Extend the forum discussion below on d-strings versus str.dedent(), continuing after its last point.

__Extract__
***
D-string vs str.dedent()

IIUC the proposed d string uses the prefix before the closing “”“.
In the example you cited, there was no prefix before the closing “””.
So the embedded indentation was preserved.

(I had to look twice at the example as well.)

End-user perspective:

While I have multiline string literals and occasionally have to look up dedent to get the code to both look nice and conform to black&friends, I still find that this usage is just too rare.

Instead, what if we had tagged template literals, like ES6?

Dedent could be a 1st party use case, and libraries would bring in many other.

Personally, I don’t tend to use dedent a lot to tidy up multi-line strings. I typically just use a global variable, which I can write without indentation, so there’s no need for a dedent. Having said that, it is clumsy and being able to define the string at point of use would be convenient.

So I’d find something more convenient beneficial, but not essential. But as noted, I don’t find the problem sufficiently important to have strong feelings on the matter.

  • I would use a str.dedent method. That seems like the simplest to add, and a good “quick win”.
***
__Data excerpts__
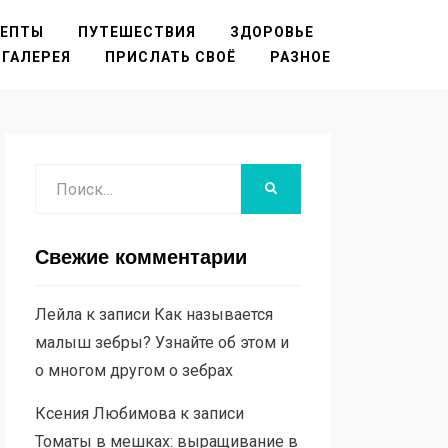
ЦЕПТЫ
ПУТЕШЕСТВИЯ
ЗДОРОВЬЕ
ГАЛЕРЕЯ
ПРИСЛАТЬ СВОЁ
РАЗНОЕ
Поиск
НАЙТИ
Свежие комментарии
Лейла
к записи
Как называется
малыш зебры? Узнайте об этом и
о многом другом о зебрах
Ксения Любимова
к записи
Томаты в мешках: выращивание в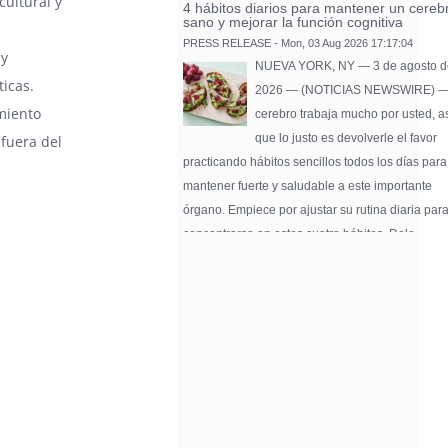
cultural y
4 hábitos diarios para mantener un cereb
sano y mejorar la función cognitiva
PRESS RELEASE - Mon, 03 Aug 2026 17:17:04
 y
NUEVA YORK, NY — 3 de agosto d
icas.
2026 — (NOTICIAS NEWSWIRE) —
miento
cerebro trabaja mucho por usted, a
que lo justo es devolverle el favor
 fuera del
practicando hábitos sencillos todos los días para
mantener fuerte y saludable a este importante
órgano. Empiece por ajustar su rutina diaria par
concentrarse en estos cuatro hábitos. Dele …
Pure Flix Familia To Sponsor Second Ann
Chicano Hollywood Film Festival
PRESS RELEASE - Fri, 31 Jul 2026 20:01:31
— The soon-to-launch streaming
platform from Great America Media w
exhibit throughout the festival and
sponsor first Pure Flix Familia
Community Impact Award, honoring an artist wh
a meaningful impact through service to their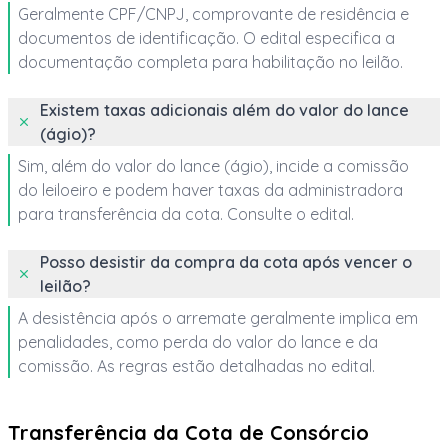
Geralmente CPF/CNPJ, comprovante de residência e
documentos de identificação. O edital especifica a
documentação completa para habilitação no leilão.
Existem taxas adicionais além do valor do lance
(ágio)?
Sim, além do valor do lance (ágio), incide a comissão
do leiloeiro e podem haver taxas da administradora
para transferência da cota. Consulte o edital.
Posso desistir da compra da cota após vencer o
leilão?
A desistência após o arremate geralmente implica em
penalidades, como perda do valor do lance e da
comissão. As regras estão detalhadas no edital.
Transferência da Cota de Consórcio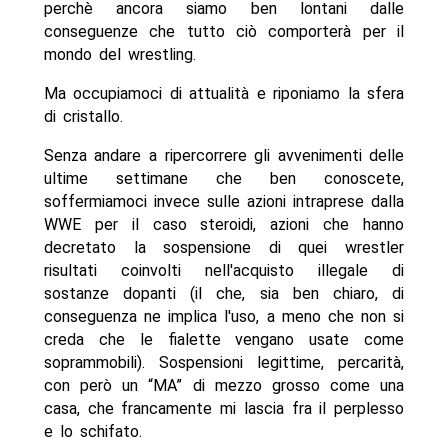
perchè ancora siamo ben lontani dalle
conseguenze che tutto ciò comporterà per il
mondo del wrestling.
Ma occupiamoci di attualità e riponiamo la sfera
di cristallo.
Senza andare a ripercorrere gli avvenimenti delle
ultime settimane che ben conoscete,
soffermiamoci invece sulle azioni intraprese dalla
WWE per il caso steroidi, azioni che hanno
decretato la sospensione di quei wrestler
risultati coinvolti nell'acquisto illegale di
sostanze dopanti (il che, sia ben chiaro, di
conseguenza ne implica l'uso, a meno che non si
creda che le fialette vengano usate come
soprammobili). Sospensioni legittime, percarità,
con però un “MA” di mezzo grosso come una
casa, che francamente mi lascia fra il perplesso
e lo schifato.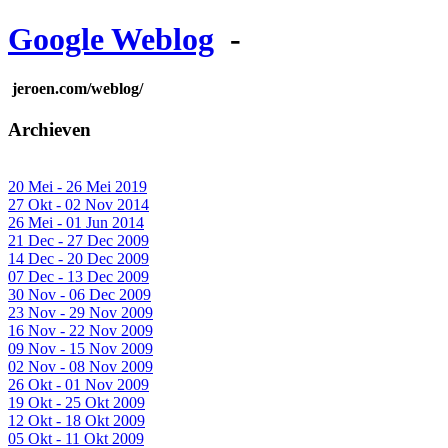
Google Weblog
-
jeroen.com/weblog/
Archieven
20 Mei - 26 Mei 2019
27 Okt - 02 Nov 2014
26 Mei - 01 Jun 2014
21 Dec - 27 Dec 2009
14 Dec - 20 Dec 2009
07 Dec - 13 Dec 2009
30 Nov - 06 Dec 2009
23 Nov - 29 Nov 2009
16 Nov - 22 Nov 2009
09 Nov - 15 Nov 2009
02 Nov - 08 Nov 2009
26 Okt - 01 Nov 2009
19 Okt - 25 Okt 2009
12 Okt - 18 Okt 2009
05 Okt - 11 Okt 2009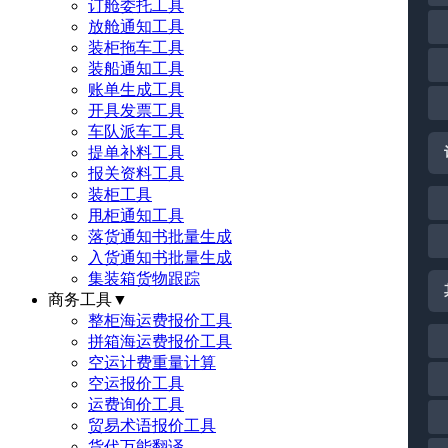
订舱委托工具
放舱通知工具
装柜拖车工具
装船通知工具
账单生成工具
开具发票工具
车队派车工具
提单补料工具
报关资料工具
装柜工具
甩柜通知工具
落货通知书批量生成
入货通知书批量生成
集装箱货物跟踪
商务工具
▼
整柜海运费报价工具
拼箱海运费报价工具
空运计费重量计算
空运报价工具
运费询价工具
贸易术语报价工具
货代万能翻译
***
__Answer to this exercise__
  • I would probably use a d-string, but I do have some concerns about the proliferation of string prefixes, and I have sympathy with the idea that a generalised tagged string literal syntax would be a better long-term solution.

The ValueError cases seem like they could be the cause of confusion. People will forget that the quotes have to be on lines of their own, and ValueError at runtime is not a great result. A syntax error would be better. Yes, linters could also catch this, but not everyone uses linters (nor should they have to).

Also, will the resulting string have a terminating newline? I’ve had cases where I’ve needed both options, and the d-string approach will have to pick one, and not support the other. The str.dedent approach of using the initial line’s indent doesn’t have this problem (needing an initial newline is much rarer, in my experience).

Overall, I’m +1 on a str.dedent method, and maybe +0 on d-strings with the existing dedent semantics, but -0 on d-strings with the proposed “last line indent” semantics.

I was talking about “str method implements algorithm exactly same to d-string”.

t1 = d"""
      hello
    """
t2 = """
      hello
    """
assert t1 == t2.dedent_as_d_string()

Do you mean SyntaxError instead of ValueError from this str method?

Java and Julia uses longest common indent from nonblank lines and the last line with terminating quote. They allow putting terminating quote in the last content line to omit last newline.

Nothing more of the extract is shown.